Another logistic regression is performed to see whether or not the President uses less friendly rhetoric when tweeting late at night. Late hours in which the President tweets frequently during are analyzed to see how often a certain set of words is said.

The first difference from this model tells me that Donald Trump is .02% more likely to tweet these words during late hours. While this is a positive correlation, the probability is close to 0%. I was expecting a much higher percentage as I believed late at night his vocabulary would include less positive wordage.

Summary

Analyzing the President’s tweets revealed some interesting information. I was surprised to see that the highest sentiment frequency was for positive words. However he still uses a high amount of negative sentiments, which was 3rd most. The word cloud revealed that the President is still tweeting about the ex-Democratic Presidential nominee, Hillary Clinton, at a high rate, 2 years after winning the presidency. As I was aware he frequently tweets about ‘Crooked Hilary’ I didn’t believe it was to this degree. I was also interested in the fact that ‘phony’ and ‘witch’ are words commonly used by him, which fall under the disgust sentiment.

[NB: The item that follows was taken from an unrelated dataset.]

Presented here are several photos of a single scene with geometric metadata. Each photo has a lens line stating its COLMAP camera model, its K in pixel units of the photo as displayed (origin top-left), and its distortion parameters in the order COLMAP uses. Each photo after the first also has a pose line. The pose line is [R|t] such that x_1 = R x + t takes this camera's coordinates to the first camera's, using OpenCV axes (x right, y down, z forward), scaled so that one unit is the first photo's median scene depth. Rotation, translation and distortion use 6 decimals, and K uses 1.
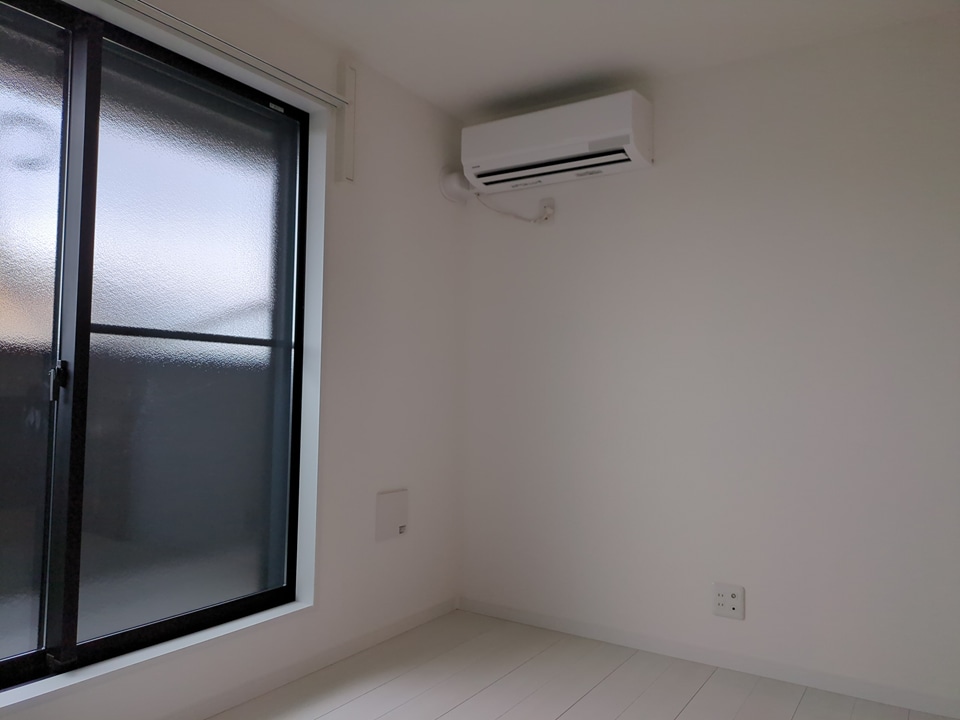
lens RADIAL K [[716.7, 0, 480.0], [0, 716.7, 360.0], [0, 0, 1]] dist [0.036639, -0.001509]
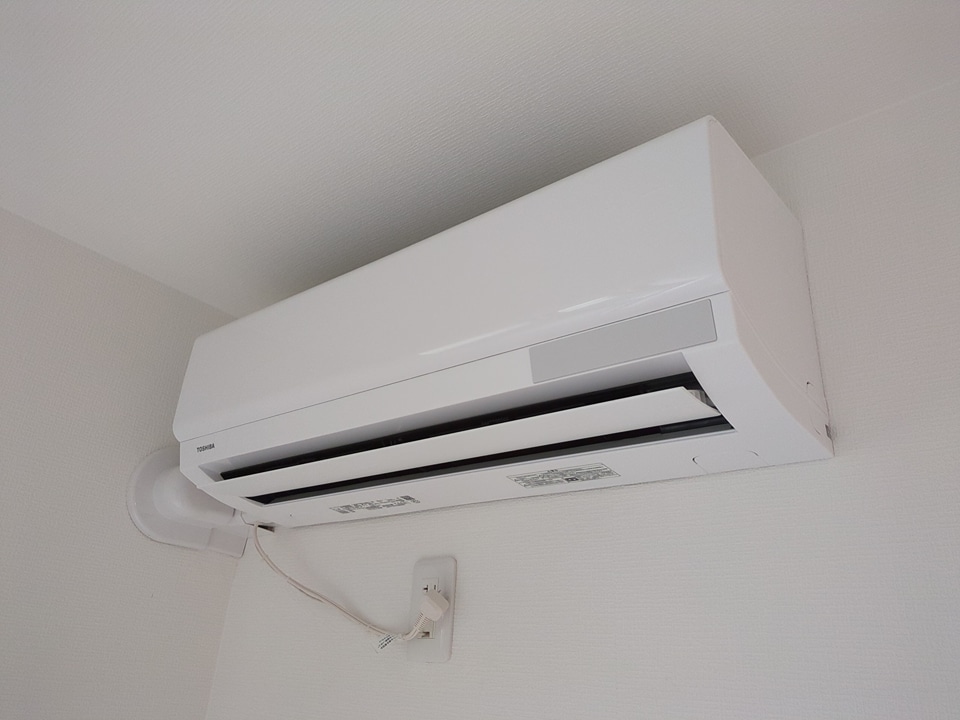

The regression results indicate that the probabilty of Donald Trump tweeting about certain topics is not related to specific hours. I believed Donald Trump would be tweeting about ‘Fake News’ during prime time news hours to dispell stories and coverage on him when the largest audience is viewing. For using a certain vocabulary late at night, the regression model resulted in an extremely low positive probability of .02%.

With the ability to analyze text data from tweets, many research questions can be explored and answered.